Monday, May 29, 2006

The Economics of Crime

There have been a couple of events in the last few weeks that have made me stop and think a little bit about crime. In one case, someone I know had their vehicle stolen (it was found a few days later), and then very close friend arrived at home to discover that some lowlife had broken in and ransacked the place this past weekend. (Readers who know me personally already know that story in more detail than I'll go into here).

Both of these crimes constitute what I call "petty property crime" - the people who commit it are interested in the "economic value" of what they steal - whether it is the short term use of a vehicle to get between point A and B, or the theft of a few items of apparent value that might be readily fenced.

However, petty property crime is precisely the form of crime I would expect to start seeing more of in Calgary lately. Calgary is an expensive city to live in these days - housing prices have exploded in the last year, and it appears that rental costs are making a similar leap upwards. Add to this the near impracticality of getting around Calgary without access to a car. Except for Downtown, most "work centers" in this city really do require a car to get in and out of. With gas prices over $1/L, and forecast to hit $1.30/L or so over the course of this summer, a lot of people are going to start finding their cars brutally expensive to operate.

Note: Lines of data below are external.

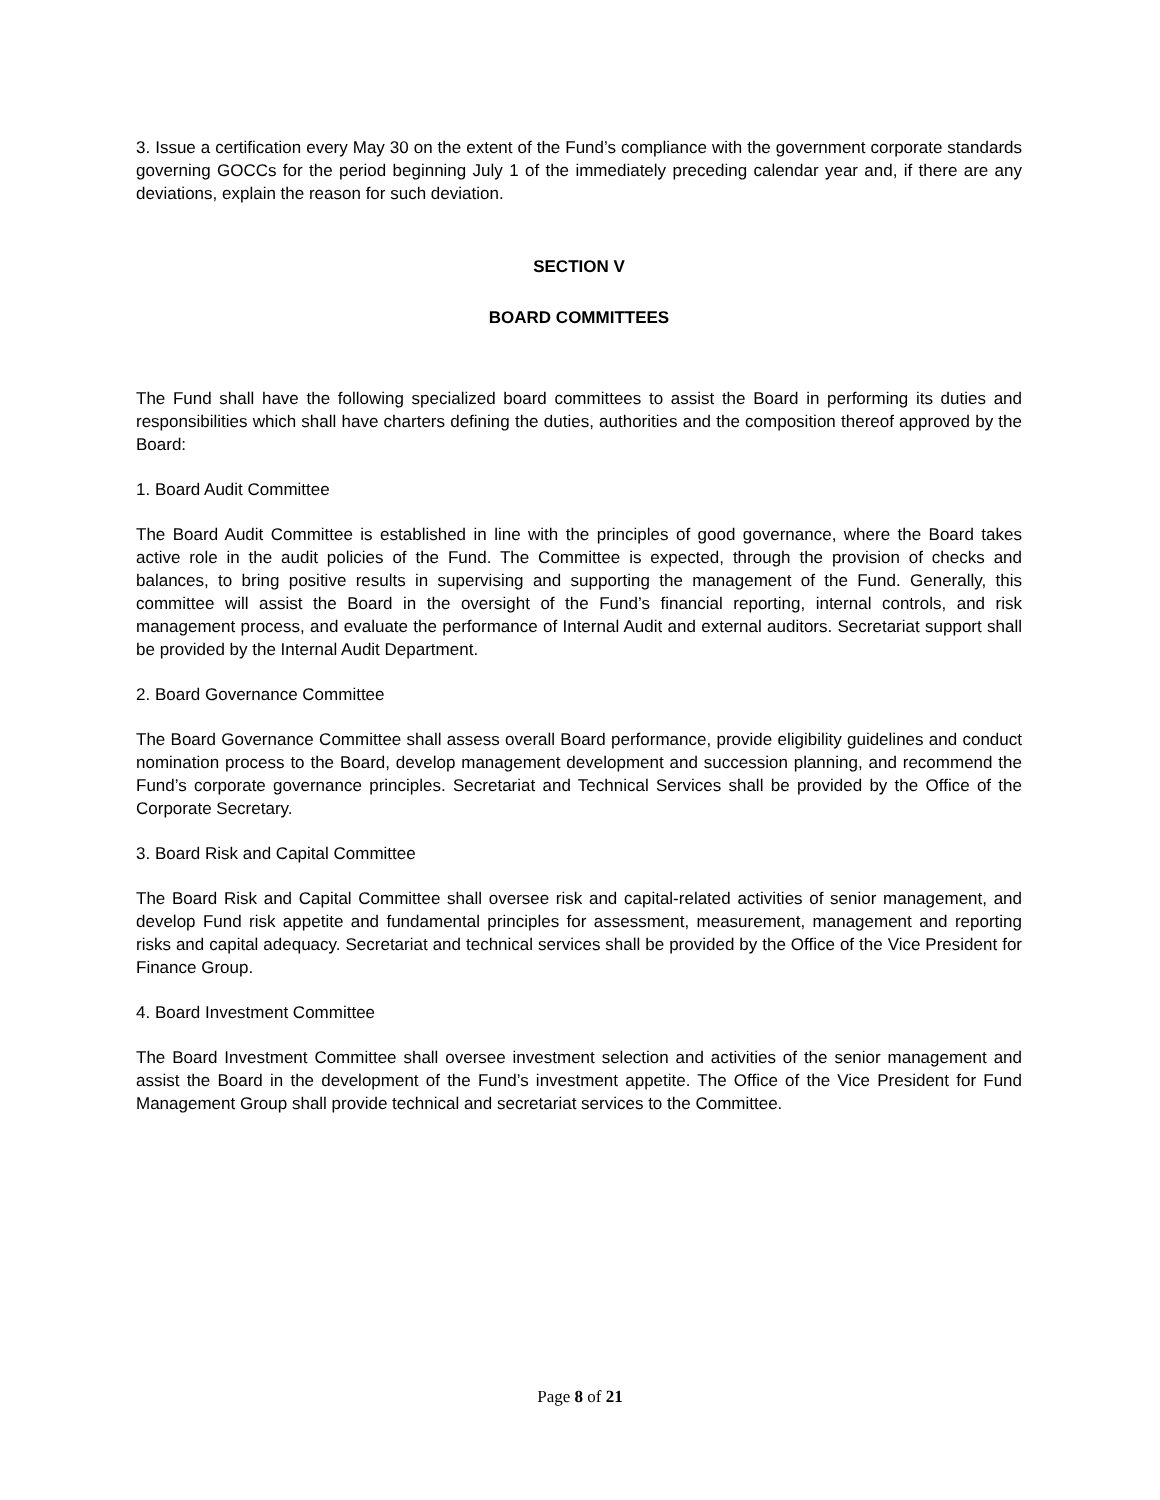3. Issue a certification every May 30 on the extent of the Fund’s compliance with the government corporate standards governing GOCCs for the period beginning July 1 of the immediately preceding calendar year and, if there are any deviations, explain the reason for such deviation.
SECTION V
BOARD COMMITTEES
The Fund shall have the following specialized board committees to assist the Board in performing its duties and responsibilities which shall have charters defining the duties, authorities and the composition thereof approved by the Board:
1. Board Audit Committee
The Board Audit Committee is established in line with the principles of good governance, where the Board takes active role in the audit policies of the Fund. The Committee is expected, through the provision of checks and balances, to bring positive results in supervising and supporting the management of the Fund. Generally, this committee will assist the Board in the oversight of the Fund’s financial reporting, internal controls, and risk management process, and evaluate the performance of Internal Audit and external auditors. Secretariat support shall be provided by the Internal Audit Department.
2. Board Governance Committee
The Board Governance Committee shall assess overall Board performance, provide eligibility guidelines and conduct nomination process to the Board, develop management development and succession planning, and recommend the Fund’s corporate governance principles. Secretariat and Technical Services shall be provided by the Office of the Corporate Secretary.
3. Board Risk and Capital Committee
The Board Risk and Capital Committee shall oversee risk and capital-related activities of senior management, and develop Fund risk appetite and fundamental principles for assessment, measurement, management and reporting risks and capital adequacy. Secretariat and technical services shall be provided by the Office of the Vice President for Finance Group.
4. Board Investment Committee
The Board Investment Committee shall oversee investment selection and activities of the senior management and assist the Board in the development of the Fund’s investment appetite. The Office of the Vice President for Fund Management Group shall provide technical and secretariat services to the Committee.
Page 8 of 21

Let's put this in perspective for a minute - at $0.65/L, a tank of gas in a car with a 60L tank (pretty average, and includes a lot of SUVs built since the 1990s) costs $39. At $1.00/L (pretty average recently), that same tank suddenly costs $60. It's not terribly difficult to burn through a tank a week - just driving to and from work in this city. So, getting to and from work has gone from costing $160/month to $240/month. For someone living "on the edge" - just paying the bills - rent, phone, heat, food and car, they start to find that they have to make a choice - steal in order to get to work, or not work. With rents pushing over $1000 for a modest place to live, $240 for gas starts to look like a lot of money when your take home pay is around $2000 each month.

I'm not condoning these kinds of crimes - there are other alternative courses of action - but I find it hard to ignore the reality that some people will find such a course of action "appealing" - especially if they feel that their choice is between a crime that they might get away with, and losing their job or home. It's the interesting second edge of the sword that is Alberta's economic boom.

(BTW - I don't _know_ the motives of the perpetrators in the two cases cited above - this discussion springs from my own musings on the subject)


MgS said...

I reserve the right to remove spam comments.

Anonymous said...

Well, think about it... crime is GOOD for the economy.

You see, the victim goes out and makes purchases which enables the stores and manufacturing companies to maintain a certain level of business - keeping those all important jobs.

Proof in point... had my laptop not been appropriated illegally, I wouldn't be considering buying a new one right now.

Plus, look at the police force, insurance companies, pawn shops, glass companies... they all remain busy as a result of crime as well. Plus, the perpetrator has money to spend to help the economy keep moving... (albiet MY money).

And you can't forget the value of aerobic exercise. The heart rate of the victim of crime certainly goes up when the crime is discovered... in the case of the individual whose car had been stolen - he's now going to either bike or walk to to work; and in my case, well, cleaning up the house certainly can raise a sweat... So the criminals only have the health of those whom they target at heart.

One final tongue-in-cheek thought... realizing that my deductible is $1000, all I can say is this... it would have been a lot cheaper and less distressing just to hand the bastards a cheque for $1K and call it even. Suddenly Pratchett's version of "organized crime" has an appeal.